Good Morning Australia!! - Christine Blasey Ford said she's 100 percent certain that Trump's Suprme Counrt nominee tried to rape her - India scrapes off a colonial-era law that effectively considered women property - Elon Musk has legal trouble - And more in your CareerSpot Global News Briefs:

High drama in the US Senate with appearances by both Judge Brett Kavanaugh, and one of the three women whose allegations of rape or attempted rape could derail his appointment to the Supreme Court.  First, Professor Christine Blasey Ford gave emotional but solid testimony about the day she said that Kavanaugh tried to rape her during the 1980s, telling senators that what she remembers most is the laughing by a drunken Kavanaugh and his friend, Mark Judge.  She told the senators she was "100 percent" certain Kavanaugh was her attacker.

Kavanaugh by contrast was angry, yelling and shouting his opening remarks at the Senate Judiciary Committee, claiming he was the one who was being wronged and the allegations "destroyed" his family.  He also spun a conspiracy theory that opposition to his nomination was somehow "revenge on behalf of the Clintons and millions of dollars in money from outside left-wing opposition groups", referring to former President Bill Clinton and his wife former Secretary of State Hillary Clinton.  He also threatened the committee, describing the opposition to his nomination as a conspiracy to "blow me up and take me down" that had "sowed the wind for decades to come."
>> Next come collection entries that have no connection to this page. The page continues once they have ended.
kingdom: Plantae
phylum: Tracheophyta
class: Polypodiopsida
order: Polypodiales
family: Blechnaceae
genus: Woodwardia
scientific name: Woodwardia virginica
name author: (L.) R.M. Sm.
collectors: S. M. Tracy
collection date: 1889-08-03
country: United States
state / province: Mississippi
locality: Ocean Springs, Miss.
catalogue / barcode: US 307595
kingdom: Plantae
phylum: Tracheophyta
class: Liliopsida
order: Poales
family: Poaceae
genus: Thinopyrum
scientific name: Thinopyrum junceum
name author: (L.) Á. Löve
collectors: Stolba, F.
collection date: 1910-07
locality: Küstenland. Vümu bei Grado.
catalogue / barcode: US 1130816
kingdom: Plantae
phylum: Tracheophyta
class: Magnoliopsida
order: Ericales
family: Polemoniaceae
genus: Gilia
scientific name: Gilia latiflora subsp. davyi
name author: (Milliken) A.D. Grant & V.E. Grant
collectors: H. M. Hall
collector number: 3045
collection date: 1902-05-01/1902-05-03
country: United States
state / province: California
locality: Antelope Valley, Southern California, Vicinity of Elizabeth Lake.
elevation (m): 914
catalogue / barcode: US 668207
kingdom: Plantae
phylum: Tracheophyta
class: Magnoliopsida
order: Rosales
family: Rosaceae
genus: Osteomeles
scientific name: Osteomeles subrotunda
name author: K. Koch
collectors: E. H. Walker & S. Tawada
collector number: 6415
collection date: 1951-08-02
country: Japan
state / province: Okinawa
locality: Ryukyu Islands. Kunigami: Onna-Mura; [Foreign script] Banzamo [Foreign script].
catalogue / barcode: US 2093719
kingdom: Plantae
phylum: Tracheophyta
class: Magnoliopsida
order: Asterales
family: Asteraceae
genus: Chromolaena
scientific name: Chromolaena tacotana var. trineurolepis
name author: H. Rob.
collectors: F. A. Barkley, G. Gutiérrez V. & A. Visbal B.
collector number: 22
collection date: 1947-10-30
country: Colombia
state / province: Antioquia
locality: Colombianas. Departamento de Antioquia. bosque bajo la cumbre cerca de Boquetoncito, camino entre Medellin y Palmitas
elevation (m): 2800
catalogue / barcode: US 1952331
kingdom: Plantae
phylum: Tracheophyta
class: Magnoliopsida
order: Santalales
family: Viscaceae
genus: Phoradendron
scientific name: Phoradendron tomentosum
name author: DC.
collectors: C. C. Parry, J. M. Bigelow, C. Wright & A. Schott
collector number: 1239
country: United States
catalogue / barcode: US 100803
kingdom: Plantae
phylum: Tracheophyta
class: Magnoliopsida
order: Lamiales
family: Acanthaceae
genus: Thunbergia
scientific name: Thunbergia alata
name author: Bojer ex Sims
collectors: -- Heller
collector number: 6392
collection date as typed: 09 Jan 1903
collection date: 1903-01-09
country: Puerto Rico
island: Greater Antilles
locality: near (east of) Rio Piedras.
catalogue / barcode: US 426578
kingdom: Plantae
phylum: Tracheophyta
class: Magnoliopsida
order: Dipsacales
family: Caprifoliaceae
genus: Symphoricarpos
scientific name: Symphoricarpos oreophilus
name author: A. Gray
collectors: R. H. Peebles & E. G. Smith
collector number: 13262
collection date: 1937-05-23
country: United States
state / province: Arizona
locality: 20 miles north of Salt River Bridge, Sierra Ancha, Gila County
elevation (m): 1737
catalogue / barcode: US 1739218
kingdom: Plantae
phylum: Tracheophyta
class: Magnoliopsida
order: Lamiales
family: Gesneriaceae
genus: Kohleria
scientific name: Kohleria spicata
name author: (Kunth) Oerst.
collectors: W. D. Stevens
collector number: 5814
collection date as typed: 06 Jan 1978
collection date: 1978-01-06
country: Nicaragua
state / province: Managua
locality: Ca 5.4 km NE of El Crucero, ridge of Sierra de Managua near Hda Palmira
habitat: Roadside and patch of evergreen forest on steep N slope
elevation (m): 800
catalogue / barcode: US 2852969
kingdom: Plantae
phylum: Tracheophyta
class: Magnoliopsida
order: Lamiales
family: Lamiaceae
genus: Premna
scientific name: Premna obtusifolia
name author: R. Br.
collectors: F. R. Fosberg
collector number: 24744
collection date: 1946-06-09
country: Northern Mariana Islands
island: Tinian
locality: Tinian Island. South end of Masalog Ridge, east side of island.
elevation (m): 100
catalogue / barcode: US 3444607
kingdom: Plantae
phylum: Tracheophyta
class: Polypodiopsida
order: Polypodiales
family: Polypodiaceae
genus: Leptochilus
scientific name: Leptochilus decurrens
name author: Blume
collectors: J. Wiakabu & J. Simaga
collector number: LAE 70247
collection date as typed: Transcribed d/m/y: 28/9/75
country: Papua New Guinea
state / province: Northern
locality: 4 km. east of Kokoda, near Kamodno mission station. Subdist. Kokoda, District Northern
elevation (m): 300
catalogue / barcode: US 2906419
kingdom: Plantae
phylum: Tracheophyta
For the second time this month, India's Supreme Court pushed the law into the 21st century by knocking out laws leftover from the British colonial era.  The court ruled that adultery is no longer a crime, saying that the 158-year old law effectively turned women into the property of their husbands.  It's a political blow to the ruling Hindu nationalist BJP party which claimed that overturning the adultery law preserved "the sanctity of marriage".  Earlier this month, the court ruled that that gay sex is no longer a criminal offence. 

The US Securities and Exchange Commission Tesla chief executive Elon Musk, accusing him of willfully or recklessly misleading investors when he said he was considering taking the electric car company private.  On 7 August, Musk brainstormed to his millions of social media followers that he might take Tesla private at US$420 per share, and that there was "funding secured".  It wasn't, and he backed off the plan.  Tesla shares plunged in after hours trading following the announcement.

An elephant trampled and killed a German tourist trying to take a picture of it in Zimbabwe's Mana Pools National Park.  Officials say they don't know what irked the elephant, but: "We are always asking people to stay away from wild animals; they should keep a safe distance," said Zimbabwe Parks and Wildlife Management Authority spokesman Tinashe Farawo.  

Chile has opened the extremely vast "Route of Parks" hiking trail through the rugged and beautifal Patagonia region to bring attention to conservation and boost eco-tourism to its southernmost regions.  The trail runs 2,800 kilometers from the city of Puerto Montt all the way down to Cape Horn, the southernmost tip of the long, thin country.  "We want Chile to be internationally recognised for having the most spectacular scenic route in the world, and thus become a benchmark for economic development based on conservation," said Carolina Morgado, executive director at Tompkins Conservation, the US foundation that bought up and donated the tracts of land to form 17 national parks.